47La pandémie, résultat de la façon violente dont nous, les humains, muselons les autres vivants, et surtout les animaux non-humains, nous a muselés à notre tour. À force de nier les visages des autres vivants, on s’est retrouvé avec un visage nié. On a essayé de réagir par un nouveau design des masques, en les imaginant transparentes, technologiques, esthétisées par des décorations, voire par la reproduction des visages sous-jacents. Cependant, surtout après l’urgence, lorsque la pandémie se sera dissipée, ce sera plutôt par un nouveau design non pas des masques mais des visages qu’il faudra réagir. Une lignée ancestrale de prévarication et de souffrance a construit le visage humain, qui est ce qui est en raison de la subjugation de tout autre vivant, fruit de la négation des visages des autre espèces. Afin de reconstruire notre visage à nous après la pandémie, il n’est pas suffisant de le démasquer ; il faut démasquer le visage du vivant ; il faut le dévoiler.
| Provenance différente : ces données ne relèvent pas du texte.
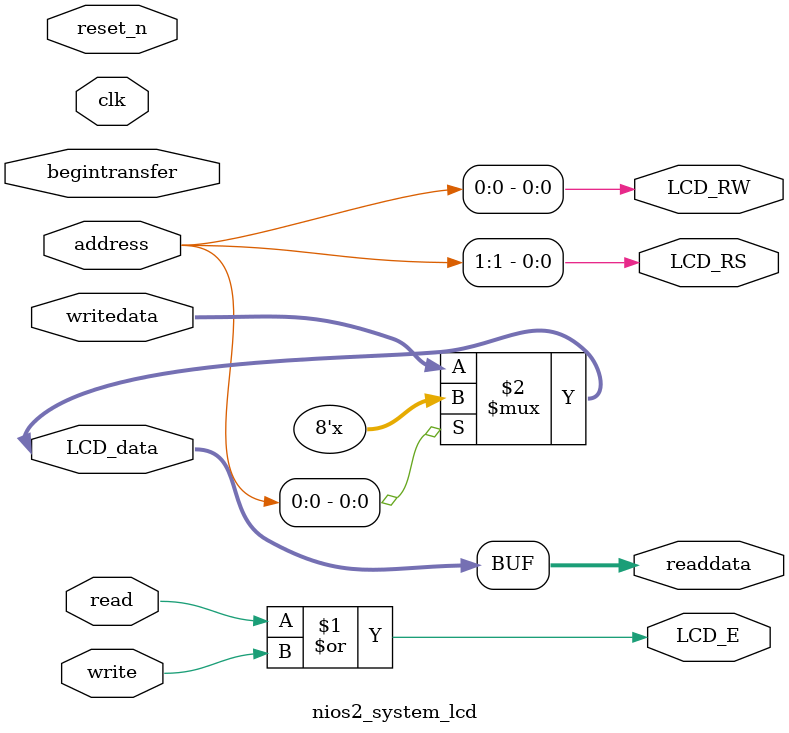
<source format=v>

`timescale 1ns / 1ps
// synthesis translate_on

// turn off superfluous verilog processor warnings 
// altera message_level Level1 
// altera message_off 10034 10035 10036 10037 10230 10240 10030 

module nios2_system_lcd (
                          // inputs:
                           address,
                           begintransfer,
                           clk,
                           read,
                           reset_n,
                           write,
                           writedata,

                          // outputs:
                           LCD_E,
                           LCD_RS,
                           LCD_RW,
                           LCD_data,
                           readdata
                        )
;

  output           LCD_E;
  output           LCD_RS;
  output           LCD_RW;
  inout   [  7: 0] LCD_data;
  output  [  7: 0] readdata;
  input   [  1: 0] address;
  input            begintransfer;
  input            clk;
  input            read;
  input            reset_n;
  input            write;
  input   [  7: 0] writedata;


wire             LCD_E;
wire             LCD_RS;
wire             LCD_RW;
wire    [  7: 0] LCD_data;
wire    [  7: 0] readdata;
  assign LCD_RW = address[0];
  assign LCD_RS = address[1];
  assign LCD_E = read | write;
  assign LCD_data = (address[0]) ? {8{1'bz}} : writedata;
  assign readdata = LCD_data;
  //control_slave, which is an e_avalon_slave

endmodule


</source>
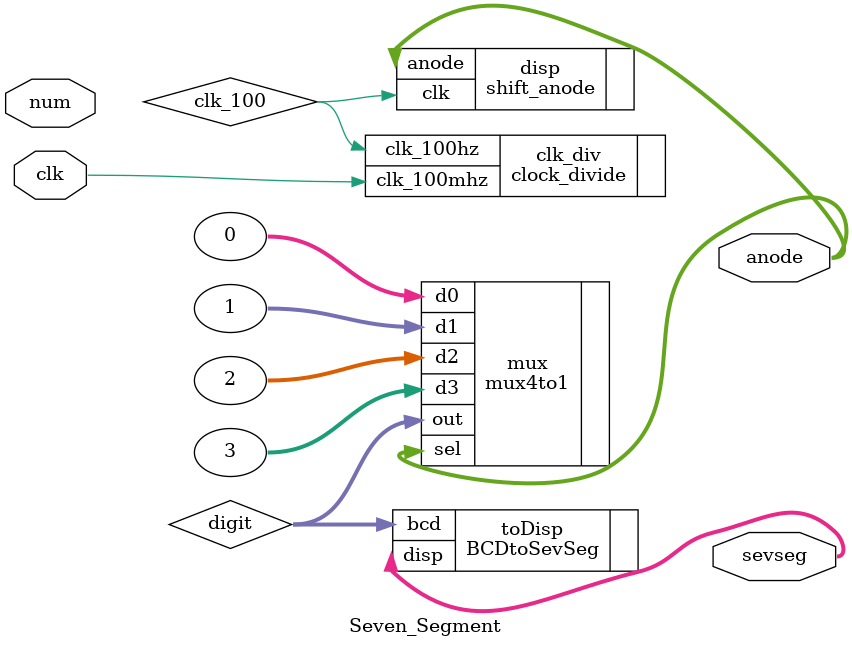
<source format=v>
`timescale 1ns / 1ps
module Seven_Segment(
	output	[3:0] anode,
	output	[7:0] sevseg,
	input		[5:0] num,
	input		clk
   );
	
	
	//Clock divider for seven segment display
	clock_divide clk_div(.clk_100hz(clk_100),.clk_100mhz(clk));
	
	
	//Shift selected segments
	wire [3:0] anode;
	shift_anode disp(.anode(anode),.clk(clk_100));
	
	//Convert LIFO output to BCD
	wire [3:0] d0_bcd, d1_bcd;
	split_digits split(.d0(d0_bcd),.d1(d1_bcd),.in(num));
	
	//Multiplex digits
	wire [3:0] digit;
	//mux4to1 mux(.out(digit),.sel(anode), .d0(d0_bcd), .d1(d1_bcd), .d2(0), .d3(0));
	mux4to1 mux(.out(digit),.sel(anode), .d0(0), .d1(1), .d2(2), .d3(3));
	
	//Convert to seven segment display format
	BCDtoSevSeg toDisp(.disp(sevseg),.bcd(digit));

endmodule

</source>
La véritable révélation doit consister dans le renversement du mythe d’Isaac : il faut dévoiler le bélier, le libérer de la muselière, et surtout le libérer du museau, lui reconnaître un visage, arrêter son sacrifice. L’anthropocène est en train de nous conduire vers des conditions de vie de plus en plus difficiles, nous a infligé une pandémie, par exemple. Il est temps, donc, et il est urgent, de le remplacer par une nouvelle époque, que l’on pourrait appeler « Prosopocène », à partir du nom grec du visage. Dans cette nouvelle époque, Isaac, « celui qui rit », sera le nom de tout animal, enfin libéré d’un joug millénaire. Il faut arrêter la prosopophagie qui dévaste la planète, il faut reconnaitre dans tous les vivants les étincelles de la singularité, et il faut aussi limiter l’emprise du pouvoir biotechnologique sur les singularités des visages soumis à des calculs, des mensurations et des contrôles. Substituons au bélier du sacrifice des plantes cultivées dignement, et aux machines qui effacent la singularité de visages des dispositifs qui, au contraire, en exaltent l’unicité ; cela sera un nouveau pas vers notre propre libération, vers notre dévoilement en tant qu’espèce qui vit non seulement dans le langage qui est propre à notre espèce et peut-être à elle seulement, mais aussi dans le visage par lequel nous regardons la nature, par lequel la nature nous regarde, le visage que nous donnons à nos machines et que, de plus en plus, les machines nous donnent.